Lech wandered in. “This the Russian Embassy gig?”

“Yeah, wonderboy here had me putting names to faces.”

“I’d have told wonderboy to get stuffed.” He noted the Pringles tube and the crumpled chocolate wrapper. “Which he seems to have done anyway.”

“Sod off, hashtag features.”

“That was my plan,” said Louisa. “But Lamb wanted a list.”

“He always wants lists. I think he’s smoking them.” Lech glanced at the cardboard shroud around the window by his desk, and said to Roddy, “I see you’ve installed air-con.”

“Yeah, well, I see you’ve installed . . .”

They waited.

“。 . . Stupid marks on your face.”

“I can’t work out,” said Louisa, “whether he’s better at repartee or driving.”

Recalling Roddy’s driving talents, Lech rubbed a bruise or two before picking up the topmost of Louisa’s printouts. “They have these three or four times a year,” he said. “They bring in some lecturer from the homeland, who bores the locals rigid for a couple of hours, then everyone gets pissed.

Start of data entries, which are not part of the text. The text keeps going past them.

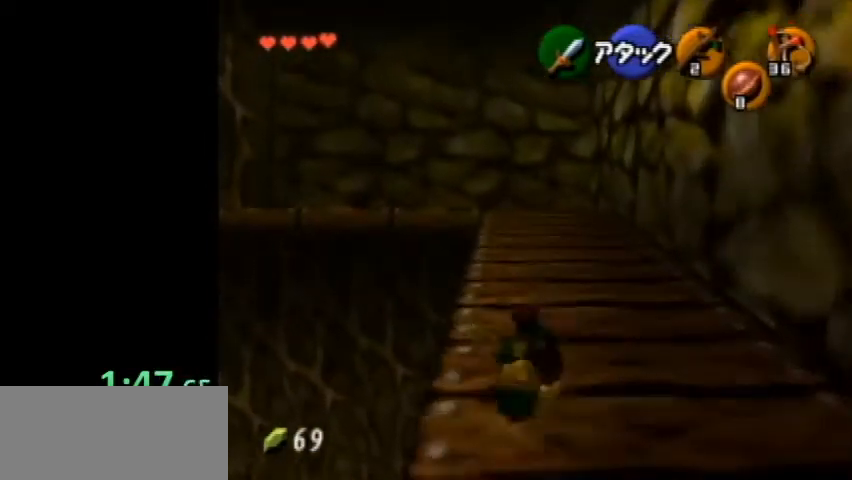
{"buttons": ["A"], "left_stick": "up", "events": [[334, "A", "down"]]}
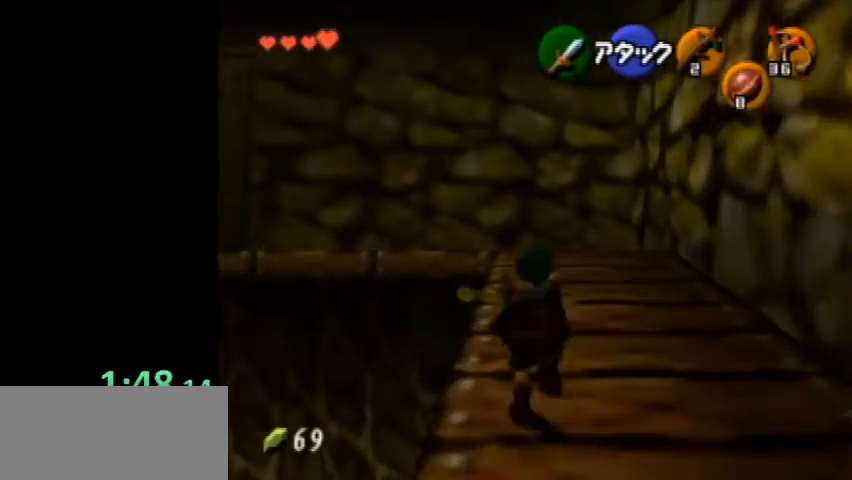
{"buttons": [], "left_stick": "up-left", "events": [[67, "A", "up"], [334, "left_stick", "up-left"]]}
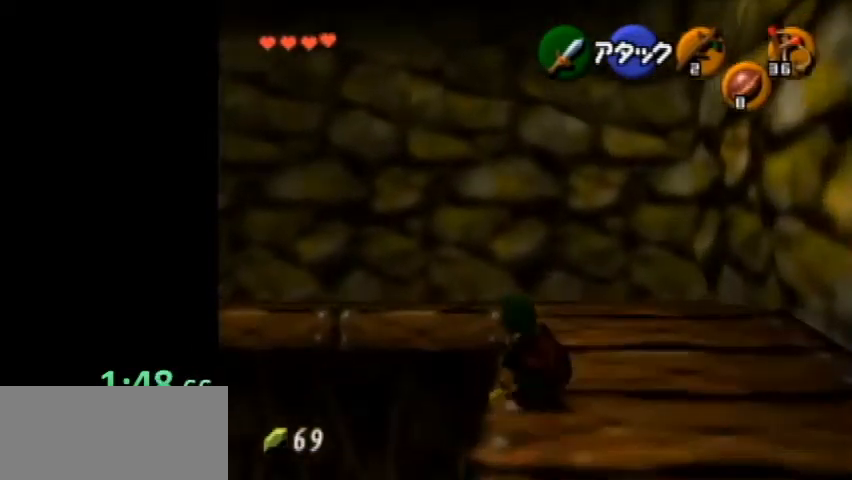
{"buttons": [], "left_stick": "up-left", "events": [[34, "A", "down"], [200, "A", "up"]]}
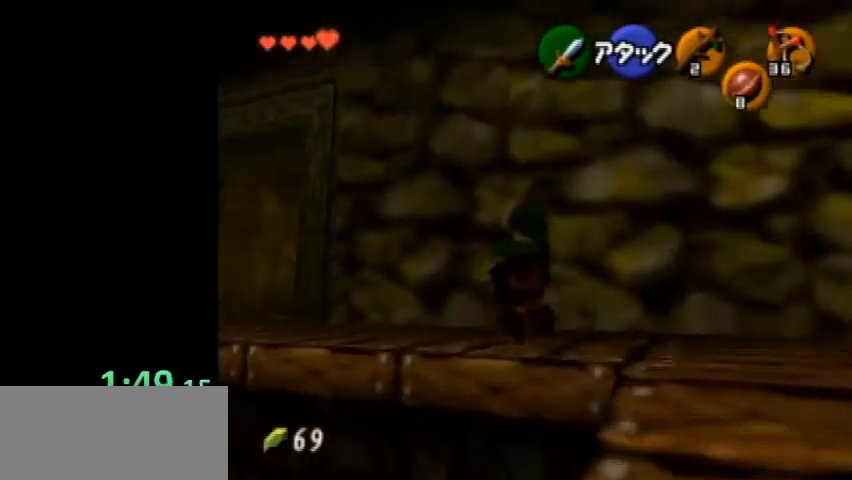
{"buttons": ["A"], "left_stick": "up-left", "events": [[467, "A", "down"]]}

Taverner has half the hub watching the footage in case any celebrities show.”

“Does that ever happen?”

“Molly Doran got excited once. Some living waxwork turned up, she said he’d debriefed Philby back in the day.”

“She’s collecting the set. One hundred spooks you must see before you die.”

“Before they die, more like.”

Roddy said, “You think that’s Lamb’s plan?”

They looked at him.

He said, “All these old spooks.” He raised one eyebrow, or thought he did. He was actually raising both. “You think Lamb’s bumping them off?”

Louisa approached Roddy’s desk, leaned across it and stage-whispered into his ear. “You’re not supposed to know about that.”

“。 . . Okay.”

“Best to pretend you never said it. You with me, Rodster?”

“。 . . I’m with you.”

She patted his cheek softly. “Smart boy.”

“。 . . Uh, Louisa?”

“What?”

He nodded at the nearest monitor. “Black car.”

Louisa looked at the screen, looked at Roddy, looked back at the screen, and then looked at Roddy again. “Keep up the good work,” she told him, and left the office, followed by Lech.

Home again, Whelan found the landline handset winking at him, but when he checked it was a cold caller, concerned about his financial arrangements. It was nice that someone cared. He pressed delete anyway.

After a protracted vigil in Briefing Two—an antiseptic chamber whose chief feature was the number of available sockets: they studded the walls, and lurked beneath little trapdoors in the floor—he’d been startled by the almost noiseless appearance of, inevitably, Josie-from-the-hub. I tried not to have favourites. It didn’t make for a comfortable working environment. He knew all the horror stories about male bosses and their PAs but it hadn’t been like that; he’d been aware Josie had a soft spot for him, but he’d never acted upon it. He was old enough to be her . . . Not that that mattered. He’d been, still was, married.

“Lord, Josie, my dear, how are you—”

And then that excruciating moment when he’d leaned for a hug, and she’d pulled back to the same degree.